How is Clear securing any information in central databases and corporate systems?

Lockheed Martin is the lead systems integrator for Clear, and is currently working with Verified Identity Pass, Inc. to ensure an orderly shutdown as the program closes. As Verified Identity Pass, Inc. and the Transportation Security Administration work through this process, Lockheed Martin remains committed to protecting the privacy of individuals' personal information provided for the Clear Registered Traveler program. Lockheed's work will also remain consistent with the Transportation Security Administration's federal requirements and the enhanced security and privacy requirements of Verified Identity Pass, Inc.

The computers that Verified Identity Pass, Inc. assigned to its former corporate employees are being wiped using the same process described for computers at the airports.

Will personally identifiable information be sold?
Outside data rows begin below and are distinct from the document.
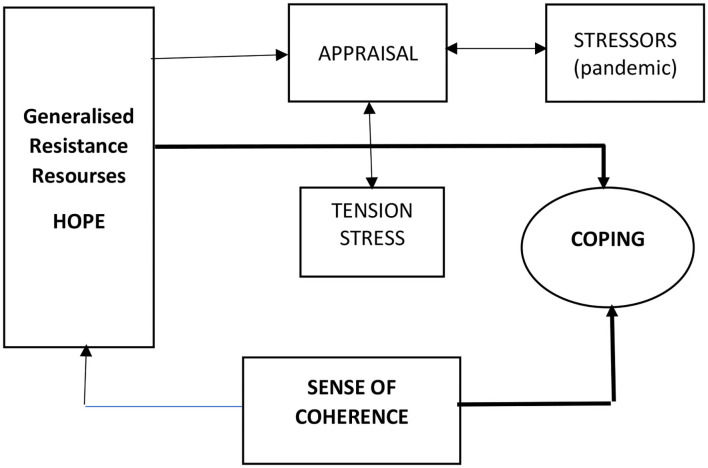
Studied variables in the model of salutogenesis (Antonovsky, 1979).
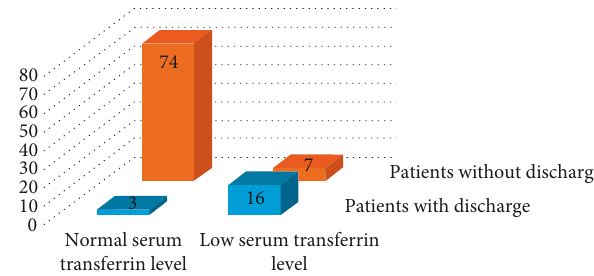
Figure 1: Correlation between the total number of patients and patients having a low serum transferrin level.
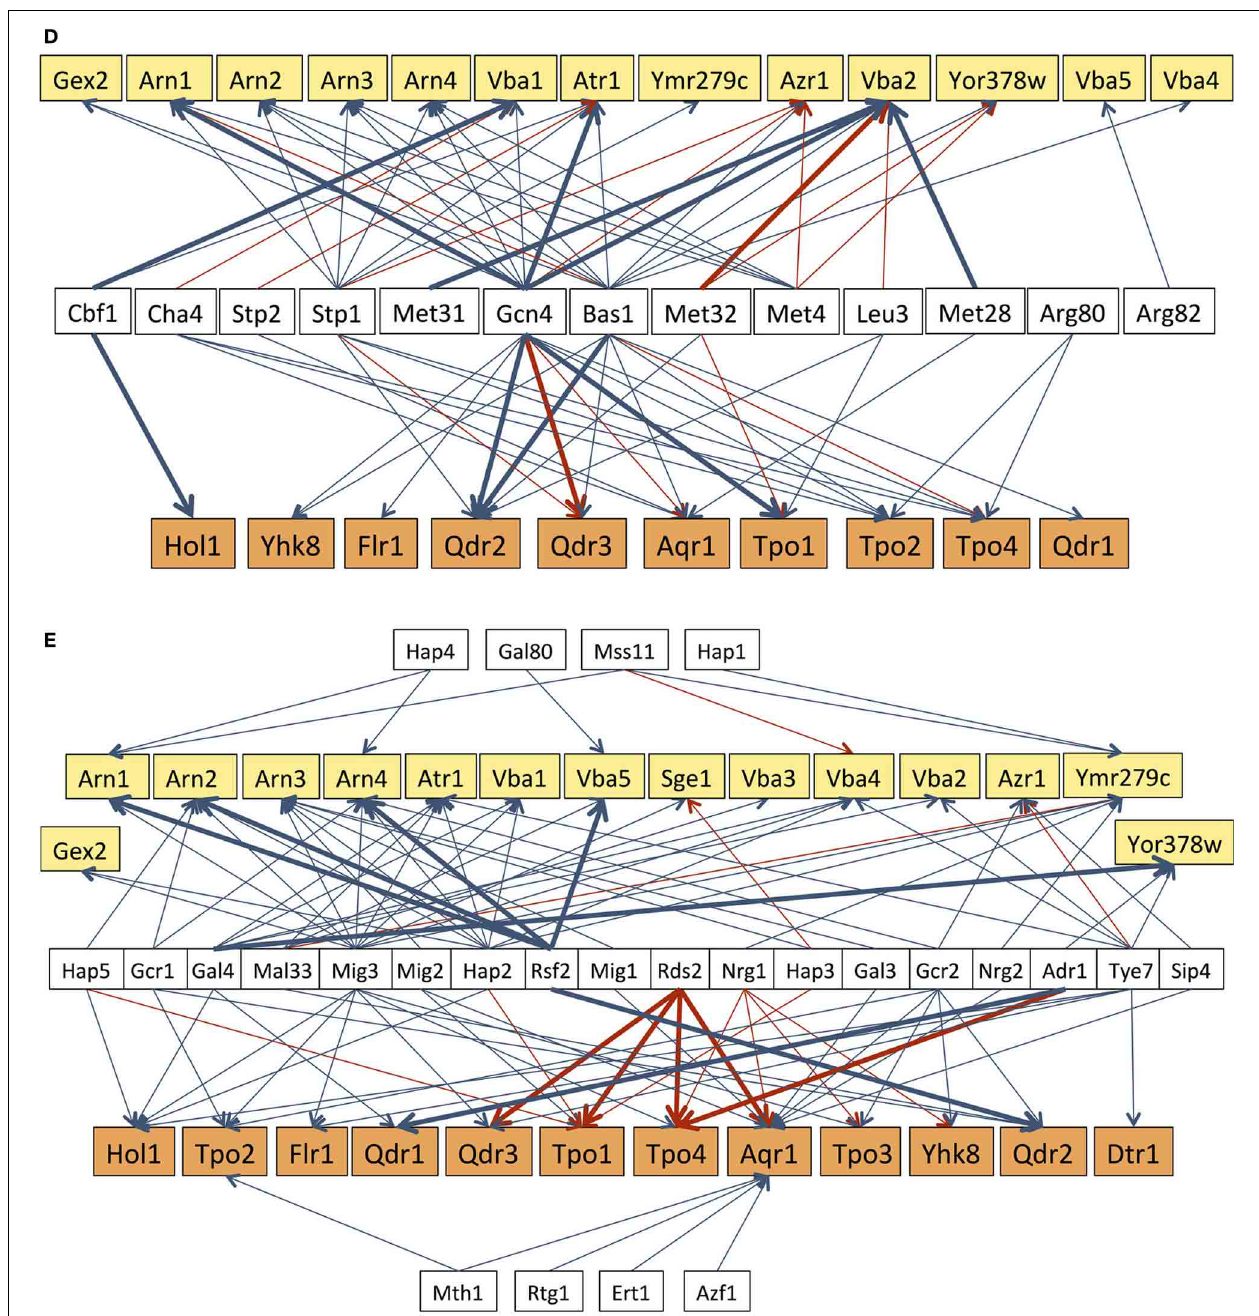
FIGURE 2 | Transcriptional regulatory networks that control the expression of DHA/DAG genes, considering the subgroups of transcription factors known to be involved in multidrug resistance (A), in stress response (B), lipid metabolism (C), or in the response to amino acid (D) and carbon source (E) availability. The displayed regulatory associations are according to the data present in the Yeastract database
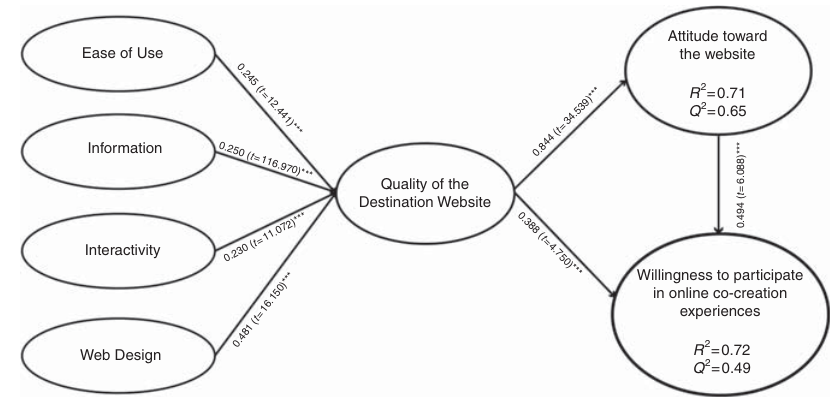
Figure 2. Results of the relational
The personally identifiable information that customers provided to Clear may not be used for any purpose other than a Registered Traveler program operated by a Transportation Security Administration authorized service provider. Any new service provider would need to maintain personally identifiable information in accordance with the Transportation Security Administration's privacy and security requirements for Registered Traveler programs. If the information is not used for a Registered Traveler program, it will be deleted.

How will members be notified when information is deleted?

Clear intends to notify members in a final email message when the information is deleted.

Who is monitoring this process?

Clear is communicating with TSA, airport and airline sponsors, and subcontractors, to ensure that the security of the information and systems is maintained throughout the closure process. Clear thanks these partners for their continuing cooperation and diligence.

How can I contact Clear?

Please visit our website, www.flyclear.com, for the latest updates. Clear's call center and customer support email service are no longer available.

Will I receive a refund for membership in Clear?

At the present time, Verified Identity Pass, Inc. cannot issue refunds due to the company's financial condition.

Has Verified Identity Pass, Inc. filed for bankruptcy?

At the present time, Verified Identity Pass has not commenced any proceedings under the United States Bankruptcy Code.


Clear Customer Service

Clear, 600 Third Avenue 10th Floor, New York, NY 10016
www.flyclear.com


<**40101A46868734**>


A couple of thoughts.

First of all, I do trust Lockheed-Martin and the TSA to do a decent job shutting down servers, securing data and wiping hard drives. Bruce Schneier in his blog (http://www.schneier.com/blog/archives/2009/06/clear_shuts_dow.html) talks about this and legal precedent about companies promising not to sell data and then selling it anyway when bankrupt. However, with the TSA involved, perhaps the parent company will uphold their word on this.

I would still like congressional or some sort of federal action to make sure, but I don't think it is likely to happen. What a mess.

I guess I just need to get to SFO earlier, particularly when flying United.

Tuesday, June 23, 2009

flyclear.com and privacy

I sent out various forms of this letter to various elected officials today.


Dear ,

I am writing because I am worried about an issue which just unfolded in the last 24 hours. I have a membership with flyclear.com. They are a business which was based on collecting a lot of private data, prescreening it with the TSA, and then offering the customer the ability to bypass most of the security lines at airports.

Last night, they ceased operations.

I am gravely concerned about my personal data that they have, which includes my social security number, fingerprints, and images of my eyes. I think that it is highly appropriate for the Department of Homeland Security or some other government entity to seize that data until a satisfactory resolution as to what to do with it is reached. There is grave danger of this data being sold commercially, or being stolen and sold to other governments or to terrorists.

This business already had one security breach in August of 2008; I am not convinced that in their efforts to appease their creditors that they won't do something stupid.